IB Mathematics AA SL Local maximum and minimum values Study Notes - New Syllabus

IB Mathematics AA SL Local maximum and minimum values Study Notes

LEARNING OBJECTIVE

Local maximum and minimum points.

Key Concepts:

Local Maximum and Minimum Points
Optimization
Points of Inflexion

MAA HL and SL Notes – All topics

Local Maximum and Minimum Points

Concept:

A local maximum occurs when a function changes from increasing to decreasing.
A local minimum occurs when a function changes from decreasing to increasing.
Use the first derivative test or second derivative test to identify them.

Important Rules:

If $ f'(x) = 0 $ and $ f”(x) > 0 $, there is a local minimum.
If $ f'(x) = 0 $ and $ f”(x) < 0 $, there is a local maximum.

Example

Find the local maximum and minimum points of the function:
$ f(x) = x^3 – 3x^2 + 4 $

▶️ Answer/Explanation

$ f'(x) = 3x^2 – 6x $
Set $ f'(x) = 0 $ ⇒ $ x(x – 2) = 0 $ ⇒ $ x = 0 $, $ x = 2 $

Second derivative: $ f”(x) = 6x – 6 $
$ f”(0) = -6 $ ⇒ maximum at $ x = 0 $
$ f”(2) = 6 $ ⇒ minimum at $ x = 2 $

Local maximum: $ f(0) = 4 $
Local minimum: $ f(2) = 0 $

Optimization

Concept:

Used to find maximum or minimum values in real-world problems.
Applications: maximize area, minimize cost, maximize profit, etc.

Steps:

Write the quantity to optimize.
Use constraints to reduce variables.
Differentiate and solve $ f'(x) = 0 $.
Use the second derivative test or endpoints to confirm.

Example

A rectangle is to be drawn with a fixed perimeter of 40 cm. Find the dimensions that give the maximum area.

▶️ Answer/Explanation

Let width = $ x $, then length = $ 20 – x $ (since perimeter = 2(x + length))

Area = $ A = x(20 – x) = 20x – x^2 $

Derivative: $ A'(x) = 20 – 2x $
Set to zero: $ A'(x) = 0 \Rightarrow x = 10 $
So length = 10, width = 10

Maximum area: when rectangle is a square (10 × 10 cm)

Example

A company sells a product for $20 per unit.
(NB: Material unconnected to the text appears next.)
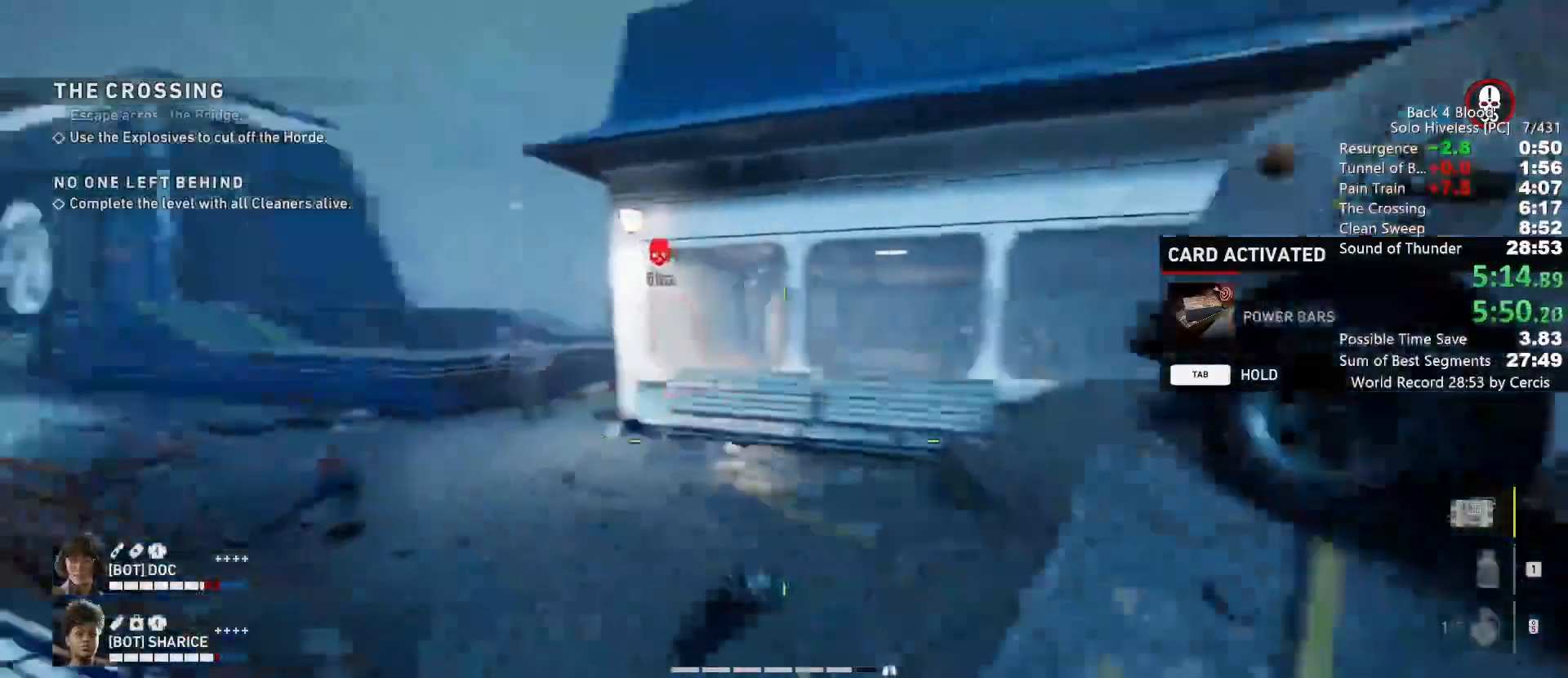
{"keys": ["shift", "w"], "mouse": [], "events": []}
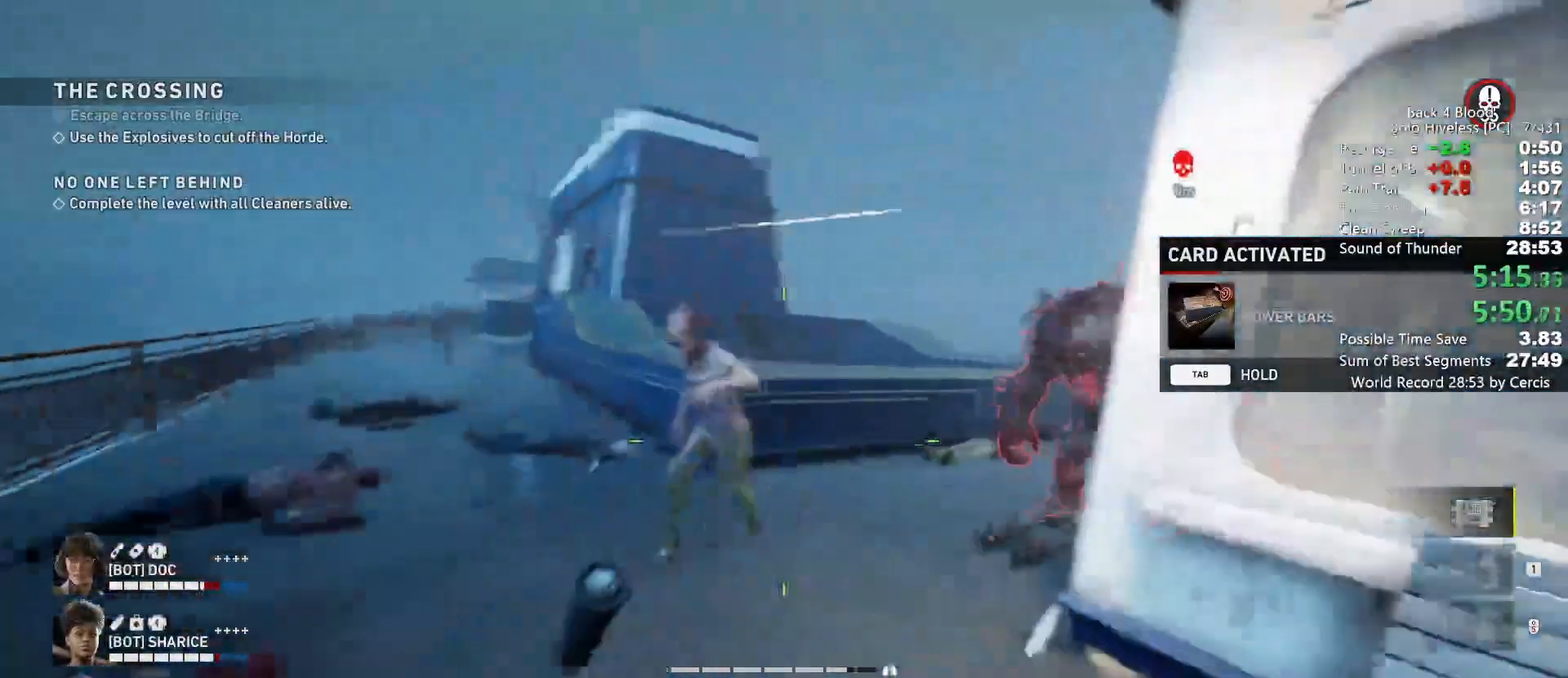
{"keys": ["c", "w"], "mouse": [], "events": [[233, "shift", "up"], [233, "space", "down"], [300, "c", "down"], [367, "space", "up"]]}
The cost to produce x units is given by $ C(x) = 5x + 100 $. Find the number of units that must be sold to maximize profit.

▶️ Answer/Explanation

Revenue $ R(x) = 20x $
Cost $ C(x) = 5x + 100 $
Profit $ P(x) = R(x) – C(x) = 20x – (5x + 100) = 15x – 100 $

Derivative: $ P'(x) = 15 $
Since derivative is constant, profit increases with more units. No maximum within a restricted domain, but check context limits.
If the question had a domain (e.g., 0 ≤ x ≤ 50), you’d check endpoints.

Example

A closed cylindrical can is to be made with a fixed surface area of 600 cm². Find the dimensions (radius and height) that give the maximum volume.

▶️ Answer/Explanation

Let radius = $ r $, height = $ h $
Surface area: $ 2\pi r^2 + 2\pi rh = 600 $
Solve for $ h $: $ h = \frac{600 – 2\pi r^2}{2\pi r} $

Volume: $ V = \pi r^2 h $
Substitute $ h $:
$ V = \pi r^2 \cdot \frac{600 – 2\pi r^2}{2\pi r} = \frac{r(600 – 2\pi r^2)}{2} $

Differentiate and solve $ V'(r) = 0 $ to find max volume.
This leads to optimal ratio when height = 2 × radius.

Conclusion: For maximum volume, the height equals the diameter (i.e., $ h = 2r $)

Points of Inflexion

Concept:

A point where the graph changes concavity (from concave up to down or vice versa).
Occurs when $ f”(x) = 0 $ and changes sign.
$ f”(x) = 0 $ alone is not sufficient – sign change is necessary.